# BIAB dunk sparge efficiency benefits?



## brando (25/5/14)

Hi guys,

I've been out of brewing for a couple of years, but before my break it was popular to be doing a dunk sparge. I was doing it, and believed that my efficiency was better as a result.

I've just been reading over on the BIABrewer forum that the increased efficiency from a separate dunk sparge is pretty much a myth, and that I'm better off saving myself some time and effort and just full volume mash (and do it for longer - say 90 mins instead of 60 mins). 

They are saying that numerous side by side tests have proven it.

Thoughts?


----------



## brewbienewbie (25/5/14)

I'm interested in this myself, I've just done my first full-volume biab mash after a few years doing maxi-biab with a sparge. It didn't go well - my efficiency was shithouse. I hadn't heard about the 90min thing, maybe I'll give that a crack next time.


----------



## hathro (25/5/14)

90 min then mashout. Listen to the BIAB podcast in the other thread.


----------



## brando (25/5/14)

hathro said:


> 90 min then mashout. Listen to the BIAB podcast in the other thread.


I'm interested... but which other thread are you referring to??


----------



## Bribie G (25/5/14)

I'm still in two minds, been BIABbing for nearly six years now. Pistol Patch would probably shoot me down in flames but:

Full volume BIAB has the mash AND the "sparge" water added at the beginning of the mash. So you end up with a kettle of wort and a bag of spent grain. There's still a small amount of full strength wort left trapped in the grains.
---+---
_Task to carry out:_ Reproduce the forum thread on BIAB dunk sparge efficiency word for word, in full.

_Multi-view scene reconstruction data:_
---+---
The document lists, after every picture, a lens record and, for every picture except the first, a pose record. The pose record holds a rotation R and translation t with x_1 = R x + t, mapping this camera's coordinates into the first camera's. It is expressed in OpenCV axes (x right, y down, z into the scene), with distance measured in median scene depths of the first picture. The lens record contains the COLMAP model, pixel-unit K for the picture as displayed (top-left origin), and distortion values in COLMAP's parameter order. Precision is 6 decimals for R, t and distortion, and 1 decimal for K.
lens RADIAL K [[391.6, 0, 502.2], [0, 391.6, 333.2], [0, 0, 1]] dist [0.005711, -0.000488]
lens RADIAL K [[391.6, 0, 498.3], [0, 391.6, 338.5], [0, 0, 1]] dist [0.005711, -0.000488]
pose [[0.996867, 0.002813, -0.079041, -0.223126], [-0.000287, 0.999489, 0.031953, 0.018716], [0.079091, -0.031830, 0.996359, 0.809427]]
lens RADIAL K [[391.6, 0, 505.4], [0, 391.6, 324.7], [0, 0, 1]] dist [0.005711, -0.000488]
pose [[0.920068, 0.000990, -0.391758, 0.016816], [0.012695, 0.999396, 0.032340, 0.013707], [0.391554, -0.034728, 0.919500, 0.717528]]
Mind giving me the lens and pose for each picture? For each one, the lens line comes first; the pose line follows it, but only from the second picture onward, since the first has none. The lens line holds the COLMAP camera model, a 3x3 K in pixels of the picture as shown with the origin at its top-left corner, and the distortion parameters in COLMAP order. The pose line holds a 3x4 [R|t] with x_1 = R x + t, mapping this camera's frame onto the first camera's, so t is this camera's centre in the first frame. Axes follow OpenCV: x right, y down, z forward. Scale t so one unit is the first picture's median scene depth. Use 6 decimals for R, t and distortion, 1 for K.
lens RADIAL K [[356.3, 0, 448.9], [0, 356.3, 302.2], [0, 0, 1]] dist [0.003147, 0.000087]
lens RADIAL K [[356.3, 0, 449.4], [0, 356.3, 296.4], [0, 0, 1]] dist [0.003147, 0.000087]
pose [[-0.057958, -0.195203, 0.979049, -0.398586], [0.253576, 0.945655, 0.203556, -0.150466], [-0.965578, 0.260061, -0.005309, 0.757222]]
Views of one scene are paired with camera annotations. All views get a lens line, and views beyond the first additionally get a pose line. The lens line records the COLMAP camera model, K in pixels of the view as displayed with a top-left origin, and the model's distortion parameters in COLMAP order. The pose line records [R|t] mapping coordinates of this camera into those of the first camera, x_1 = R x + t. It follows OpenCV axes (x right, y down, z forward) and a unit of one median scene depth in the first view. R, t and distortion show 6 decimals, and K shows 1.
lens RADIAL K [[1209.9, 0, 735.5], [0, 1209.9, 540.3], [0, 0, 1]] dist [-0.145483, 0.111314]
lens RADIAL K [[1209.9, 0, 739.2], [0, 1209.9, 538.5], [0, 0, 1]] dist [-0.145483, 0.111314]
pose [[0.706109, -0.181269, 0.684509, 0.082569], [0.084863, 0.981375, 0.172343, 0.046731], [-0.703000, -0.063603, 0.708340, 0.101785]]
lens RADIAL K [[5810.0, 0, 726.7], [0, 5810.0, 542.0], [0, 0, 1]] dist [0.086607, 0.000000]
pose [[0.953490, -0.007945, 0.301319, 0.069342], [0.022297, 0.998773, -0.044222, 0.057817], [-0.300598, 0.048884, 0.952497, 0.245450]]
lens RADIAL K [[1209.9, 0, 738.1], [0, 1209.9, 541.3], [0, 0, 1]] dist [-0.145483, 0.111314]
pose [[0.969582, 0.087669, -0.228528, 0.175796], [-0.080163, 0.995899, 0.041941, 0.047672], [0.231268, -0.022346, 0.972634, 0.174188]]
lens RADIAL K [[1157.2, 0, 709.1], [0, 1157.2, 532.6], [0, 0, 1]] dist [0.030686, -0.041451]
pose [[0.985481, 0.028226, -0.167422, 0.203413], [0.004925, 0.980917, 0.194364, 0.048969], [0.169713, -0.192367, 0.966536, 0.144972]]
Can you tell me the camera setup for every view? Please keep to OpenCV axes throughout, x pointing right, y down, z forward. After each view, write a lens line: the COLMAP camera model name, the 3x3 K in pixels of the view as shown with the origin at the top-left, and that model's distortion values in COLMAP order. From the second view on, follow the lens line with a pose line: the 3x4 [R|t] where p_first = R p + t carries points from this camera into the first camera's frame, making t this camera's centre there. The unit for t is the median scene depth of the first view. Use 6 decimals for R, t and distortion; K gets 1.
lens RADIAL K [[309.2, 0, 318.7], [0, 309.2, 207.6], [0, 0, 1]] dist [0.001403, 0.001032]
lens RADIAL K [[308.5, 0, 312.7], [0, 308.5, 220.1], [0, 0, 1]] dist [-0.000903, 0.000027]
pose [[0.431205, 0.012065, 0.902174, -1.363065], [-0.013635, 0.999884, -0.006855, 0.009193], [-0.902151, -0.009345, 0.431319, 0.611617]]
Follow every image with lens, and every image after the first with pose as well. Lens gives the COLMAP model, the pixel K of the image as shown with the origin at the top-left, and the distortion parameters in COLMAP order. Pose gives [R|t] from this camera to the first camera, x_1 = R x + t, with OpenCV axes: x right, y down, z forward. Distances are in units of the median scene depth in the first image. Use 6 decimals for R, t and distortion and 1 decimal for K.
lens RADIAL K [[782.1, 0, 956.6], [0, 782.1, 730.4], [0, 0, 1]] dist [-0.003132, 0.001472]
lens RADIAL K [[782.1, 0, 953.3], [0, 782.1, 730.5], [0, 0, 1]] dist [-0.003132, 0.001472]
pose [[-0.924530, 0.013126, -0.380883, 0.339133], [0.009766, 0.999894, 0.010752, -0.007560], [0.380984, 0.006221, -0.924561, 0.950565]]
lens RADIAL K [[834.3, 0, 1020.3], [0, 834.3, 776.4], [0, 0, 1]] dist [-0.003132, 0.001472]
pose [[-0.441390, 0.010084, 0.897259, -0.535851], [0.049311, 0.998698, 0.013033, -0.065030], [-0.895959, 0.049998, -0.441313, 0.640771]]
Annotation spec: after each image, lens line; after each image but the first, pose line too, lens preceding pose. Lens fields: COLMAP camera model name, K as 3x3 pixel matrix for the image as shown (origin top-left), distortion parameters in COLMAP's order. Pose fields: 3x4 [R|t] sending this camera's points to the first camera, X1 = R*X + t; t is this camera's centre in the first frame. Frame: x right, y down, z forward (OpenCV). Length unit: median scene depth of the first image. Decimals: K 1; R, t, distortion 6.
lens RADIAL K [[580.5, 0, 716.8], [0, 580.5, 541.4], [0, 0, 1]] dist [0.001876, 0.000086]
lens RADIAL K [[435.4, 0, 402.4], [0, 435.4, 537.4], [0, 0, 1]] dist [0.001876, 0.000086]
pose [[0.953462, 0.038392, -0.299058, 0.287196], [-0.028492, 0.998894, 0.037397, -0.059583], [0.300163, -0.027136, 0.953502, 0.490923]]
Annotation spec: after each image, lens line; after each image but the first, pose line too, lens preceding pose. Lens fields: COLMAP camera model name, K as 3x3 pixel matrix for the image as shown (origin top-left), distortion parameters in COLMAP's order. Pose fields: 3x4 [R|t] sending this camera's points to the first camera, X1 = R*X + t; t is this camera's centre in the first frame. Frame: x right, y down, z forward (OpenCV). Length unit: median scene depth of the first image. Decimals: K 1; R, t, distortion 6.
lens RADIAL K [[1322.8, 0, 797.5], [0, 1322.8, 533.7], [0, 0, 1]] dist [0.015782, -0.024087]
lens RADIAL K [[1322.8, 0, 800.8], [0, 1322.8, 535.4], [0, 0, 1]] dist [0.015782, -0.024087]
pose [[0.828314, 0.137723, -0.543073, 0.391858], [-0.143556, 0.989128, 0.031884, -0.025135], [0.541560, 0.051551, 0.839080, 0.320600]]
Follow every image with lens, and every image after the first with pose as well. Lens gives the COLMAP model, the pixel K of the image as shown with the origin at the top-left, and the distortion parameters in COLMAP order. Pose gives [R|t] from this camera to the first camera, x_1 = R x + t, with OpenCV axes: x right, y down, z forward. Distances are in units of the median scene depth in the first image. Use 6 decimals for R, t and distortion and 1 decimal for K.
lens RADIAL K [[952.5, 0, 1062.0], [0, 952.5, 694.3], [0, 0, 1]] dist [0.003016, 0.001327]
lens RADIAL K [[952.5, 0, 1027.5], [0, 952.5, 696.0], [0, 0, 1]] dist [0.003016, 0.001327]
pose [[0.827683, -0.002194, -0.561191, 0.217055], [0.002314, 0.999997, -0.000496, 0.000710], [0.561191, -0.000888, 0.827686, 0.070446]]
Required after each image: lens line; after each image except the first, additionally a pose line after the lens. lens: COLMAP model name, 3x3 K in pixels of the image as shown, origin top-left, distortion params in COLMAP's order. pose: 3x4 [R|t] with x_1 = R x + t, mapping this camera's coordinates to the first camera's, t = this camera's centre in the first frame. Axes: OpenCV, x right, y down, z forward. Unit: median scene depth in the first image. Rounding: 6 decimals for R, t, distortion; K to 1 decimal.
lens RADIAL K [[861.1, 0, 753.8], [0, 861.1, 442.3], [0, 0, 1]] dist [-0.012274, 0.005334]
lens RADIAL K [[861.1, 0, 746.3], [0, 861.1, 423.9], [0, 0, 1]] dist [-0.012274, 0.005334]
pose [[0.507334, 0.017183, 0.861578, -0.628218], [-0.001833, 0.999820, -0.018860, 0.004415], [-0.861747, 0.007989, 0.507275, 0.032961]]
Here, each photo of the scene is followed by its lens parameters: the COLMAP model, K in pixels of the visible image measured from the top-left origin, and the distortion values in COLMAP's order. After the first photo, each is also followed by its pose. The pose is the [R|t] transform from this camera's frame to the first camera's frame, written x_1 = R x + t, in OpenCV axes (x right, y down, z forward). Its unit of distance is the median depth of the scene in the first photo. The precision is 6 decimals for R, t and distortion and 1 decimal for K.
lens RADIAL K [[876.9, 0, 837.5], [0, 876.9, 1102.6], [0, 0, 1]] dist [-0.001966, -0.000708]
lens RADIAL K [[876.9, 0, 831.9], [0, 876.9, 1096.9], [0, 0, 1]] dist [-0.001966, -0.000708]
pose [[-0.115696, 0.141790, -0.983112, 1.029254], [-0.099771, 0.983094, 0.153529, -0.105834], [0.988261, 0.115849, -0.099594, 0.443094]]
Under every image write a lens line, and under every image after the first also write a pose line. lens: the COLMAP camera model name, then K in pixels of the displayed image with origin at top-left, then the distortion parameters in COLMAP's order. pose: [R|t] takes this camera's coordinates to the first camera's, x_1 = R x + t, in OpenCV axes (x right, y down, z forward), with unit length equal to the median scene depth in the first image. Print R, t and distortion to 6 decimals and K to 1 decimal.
---+---
_Response below:_
# BIAB dunk sparge efficiency benefits?



## brando (25/5/14)

Hi guys,

I've been out of brewing for a couple of years, but before my break it was popular to be doing a dunk sparge. I was doing it, and believed that my efficiency was better as a result.

I've just been reading over on the BIABrewer forum that the increased efficiency from a separate dunk sparge is pretty much a myth, and that I'm better off saving myself some time and effort and just full volume mash (and do it for longer - say 90 mins instead of 60 mins). 

They are saying that numerous side by side tests have proven it.

Thoughts?


----------



## brewbienewbie (25/5/14)

I'm interested in this myself, I've just done my first full-volume biab mash after a few years doing maxi-biab with a sparge. It didn't go well - my efficiency was shithouse. I hadn't heard about the 90min thing, maybe I'll give that a crack next time.


----------



## hathro (25/5/14)

90 min then mashout. Listen to the BIAB podcast in the other thread.


----------



## brando (25/5/14)

hathro said:


> 90 min then mashout. Listen to the BIAB podcast in the other thread.


I'm interested... but which other thread are you referring to??


----------



## Bribie G (25/5/14)

I'm still in two minds, been BIABbing for nearly six years now. Pistol Patch would probably shoot me down in flames but:

Full volume BIAB has the mash AND the "sparge" water added at the beginning of the mash. So you end up with a kettle of wort and a bag of spent grain. There's still a small amount of full strength wort left trapped in the grains.